Supplied passage:
FBH research: 21.06.2021

Fig. 1. Simplified circuit diagram of the InP DHBT amplifier.

Fig. 2. S-parameter data with simulation (dotted line) and measurement values (solid lines)

Data transceiver systems have reached data rates beyond 100 Gbps for a single channel, which requires ultra-wideband amplifiers for both wireless and wireline applications. Typical figures of merits for such amplifiers are a high gain-bandwidth product (GBP), high linearity, low deviation from linear phase and high efficiency leading to low DC power consumption.

The FBH has reported on distributed ultra-wideband amplifier topologies that are based on its proprietary InP DHBT technology [1-3]. These amplifiers show highly promising characteristics with regard to the features mentioned. Using a transistor with ft, fmax values of 350/450 GHz and a dual-stage amplifier subsystem, a measured GBP of >1.75 THz has been obtained with a gain of 24 dB over a frequency from DC to more than 110 GHz. The highest reported GBP is achieved using a transimpedance gain stage followed by a distributed amplifier, as illustrated in Fig. 1. The transimpedance stage serves as a versatile input stage, which can be slightly redesigned when used in optical transceivers to match the photodiode impedance or in measurement systems using 50 Ω characteristic impedance.

A key parameter to obtain this breakthrough is the incorporation of a diamond heat spreader with the InP MMIC amplifier, which drastically reduces the thermal load on the transistor. Instead of a typical heat up to 80°C, the device with the diamond heat spreader reaches only 62°C above base-plate.

Task prompt:
Reproduce word for word the part of the InP amplifier passage starting at "Fig. 2. S-parameter data" and ending at "DC power consumption.".

Information supplied:
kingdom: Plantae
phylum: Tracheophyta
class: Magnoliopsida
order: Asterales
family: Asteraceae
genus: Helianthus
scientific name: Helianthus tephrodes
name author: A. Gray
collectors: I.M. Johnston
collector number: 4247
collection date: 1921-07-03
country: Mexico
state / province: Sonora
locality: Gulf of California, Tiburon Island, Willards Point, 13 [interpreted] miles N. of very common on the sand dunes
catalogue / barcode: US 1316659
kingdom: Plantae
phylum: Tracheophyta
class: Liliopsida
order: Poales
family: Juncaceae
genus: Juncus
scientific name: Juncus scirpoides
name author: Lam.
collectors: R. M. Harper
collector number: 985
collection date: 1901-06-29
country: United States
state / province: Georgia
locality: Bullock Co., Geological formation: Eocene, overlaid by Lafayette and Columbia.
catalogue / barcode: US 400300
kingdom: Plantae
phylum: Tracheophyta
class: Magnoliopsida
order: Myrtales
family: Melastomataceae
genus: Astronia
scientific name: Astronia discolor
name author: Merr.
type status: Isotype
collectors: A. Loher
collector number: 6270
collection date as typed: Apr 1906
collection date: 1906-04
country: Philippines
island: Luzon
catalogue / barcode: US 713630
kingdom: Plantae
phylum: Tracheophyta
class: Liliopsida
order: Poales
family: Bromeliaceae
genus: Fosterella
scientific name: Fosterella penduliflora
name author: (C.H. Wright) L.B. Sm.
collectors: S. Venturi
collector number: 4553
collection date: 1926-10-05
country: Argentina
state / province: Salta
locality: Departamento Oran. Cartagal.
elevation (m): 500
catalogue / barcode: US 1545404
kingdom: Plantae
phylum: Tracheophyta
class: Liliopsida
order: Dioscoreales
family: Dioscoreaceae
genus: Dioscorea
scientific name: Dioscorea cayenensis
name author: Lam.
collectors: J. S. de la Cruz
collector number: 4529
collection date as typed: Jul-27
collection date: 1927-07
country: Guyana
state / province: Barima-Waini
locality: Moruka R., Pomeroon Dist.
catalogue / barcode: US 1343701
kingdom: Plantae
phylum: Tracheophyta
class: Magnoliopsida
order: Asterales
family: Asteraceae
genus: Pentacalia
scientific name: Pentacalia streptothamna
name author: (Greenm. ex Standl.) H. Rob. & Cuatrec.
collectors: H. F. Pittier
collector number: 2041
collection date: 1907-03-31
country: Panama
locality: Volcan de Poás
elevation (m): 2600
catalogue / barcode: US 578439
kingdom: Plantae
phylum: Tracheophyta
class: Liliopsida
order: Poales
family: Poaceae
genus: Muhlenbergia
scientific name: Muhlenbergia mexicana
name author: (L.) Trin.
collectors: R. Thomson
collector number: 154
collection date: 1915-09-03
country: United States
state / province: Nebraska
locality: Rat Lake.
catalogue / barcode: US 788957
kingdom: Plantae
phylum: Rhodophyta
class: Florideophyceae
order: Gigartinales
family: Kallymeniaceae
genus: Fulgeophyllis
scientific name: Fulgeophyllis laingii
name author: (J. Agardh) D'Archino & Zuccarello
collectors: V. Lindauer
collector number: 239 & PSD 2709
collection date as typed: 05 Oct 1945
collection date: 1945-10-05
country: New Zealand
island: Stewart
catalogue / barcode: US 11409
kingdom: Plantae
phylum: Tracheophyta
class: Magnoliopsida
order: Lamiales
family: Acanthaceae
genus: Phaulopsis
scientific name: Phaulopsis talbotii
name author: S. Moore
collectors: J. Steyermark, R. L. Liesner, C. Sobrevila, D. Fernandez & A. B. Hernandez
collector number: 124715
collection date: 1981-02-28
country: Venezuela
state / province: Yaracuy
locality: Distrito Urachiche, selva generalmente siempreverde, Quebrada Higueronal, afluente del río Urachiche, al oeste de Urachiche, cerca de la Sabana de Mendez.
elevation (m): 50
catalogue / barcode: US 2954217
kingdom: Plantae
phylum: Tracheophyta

Reply to the task:
Fig. 2. S-parameter data with simulation (dotted line) and measurement values (solid lines)

Data transceiver systems have reached data rates beyond 100 Gbps for a single channel, which requires ultra-wideband amplifiers for both wireless and wireline applications. Typical figures of merits for such amplifiers are a high gain-bandwidth product (GBP), high linearity, low deviation from linear phase and high efficiency leading to low DC power consumption.